Anyway, I said all of that to say THIS: Seek God to help you define who you are. Love Him first. That love will teach you how to love yourself. And it will teach you how to love and recognize real love in other people, be it relationships, friendships, parental matters or other family matters.
Also, stick under the old ladies as much as possible. There is an 87 year old woman in my church whom I love to be around. We don't spend a lot of time together because we don't live in the same vicinity, but whenever I'm around her, I get SOMETHING of her wisdom. Sticking under the old ladies will do you some good and TEACH you some things.
Blessings...
-Faith...have some.
Great post and I agree with much of your commentary. But I'm not willing to defend grown men or women in this situation. It's the children we need to defend. I agree that women bear half of the responsibility for getting pregnant, so they both need to bare the responsibility of loving that child. No child is a mistake, but grown folks decide when they come into this world by their behavior.
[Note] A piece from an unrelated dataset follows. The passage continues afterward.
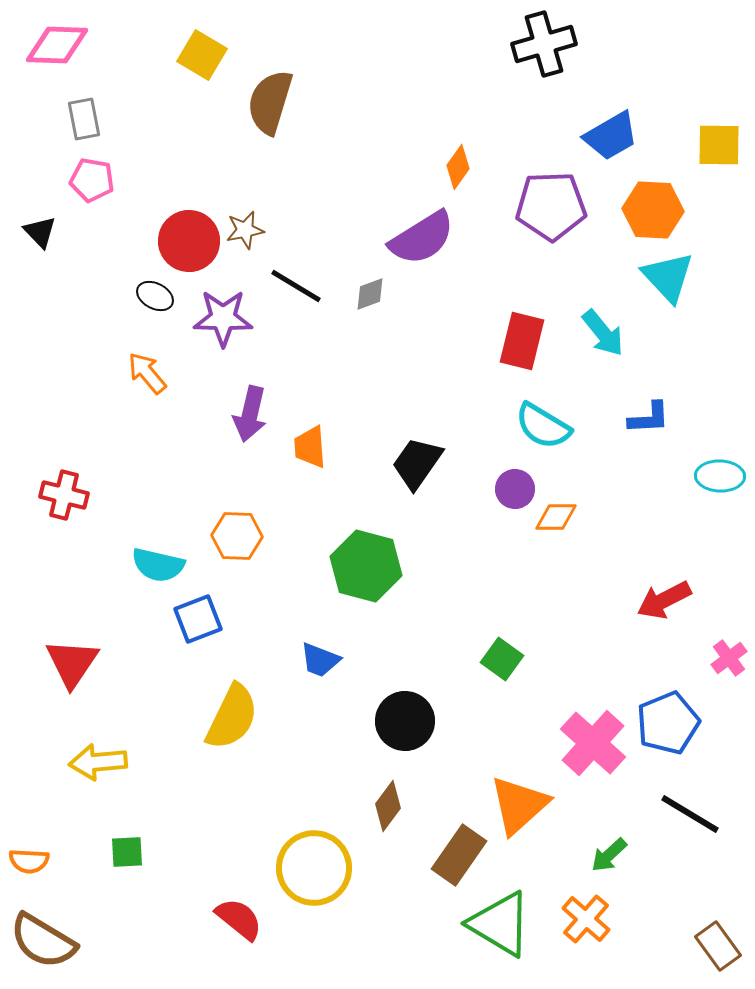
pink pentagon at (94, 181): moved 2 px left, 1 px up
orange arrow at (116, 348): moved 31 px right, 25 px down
This side of heaven, men should not let anyone, not the mother or his financial situation keep him from loving his childlren. Women do play games, but they can't keep men from loving their children, even if fathers have to go get help from the justice system. Right now mothers are there. Too many fathers are not. There is no excuse. It's the children that are the sufferers of this travesty. Again, we must choose in this problem, whether to defend the men and women or their children. We as a culture continue to excuse those who handicap and injure these babies. We need to stop!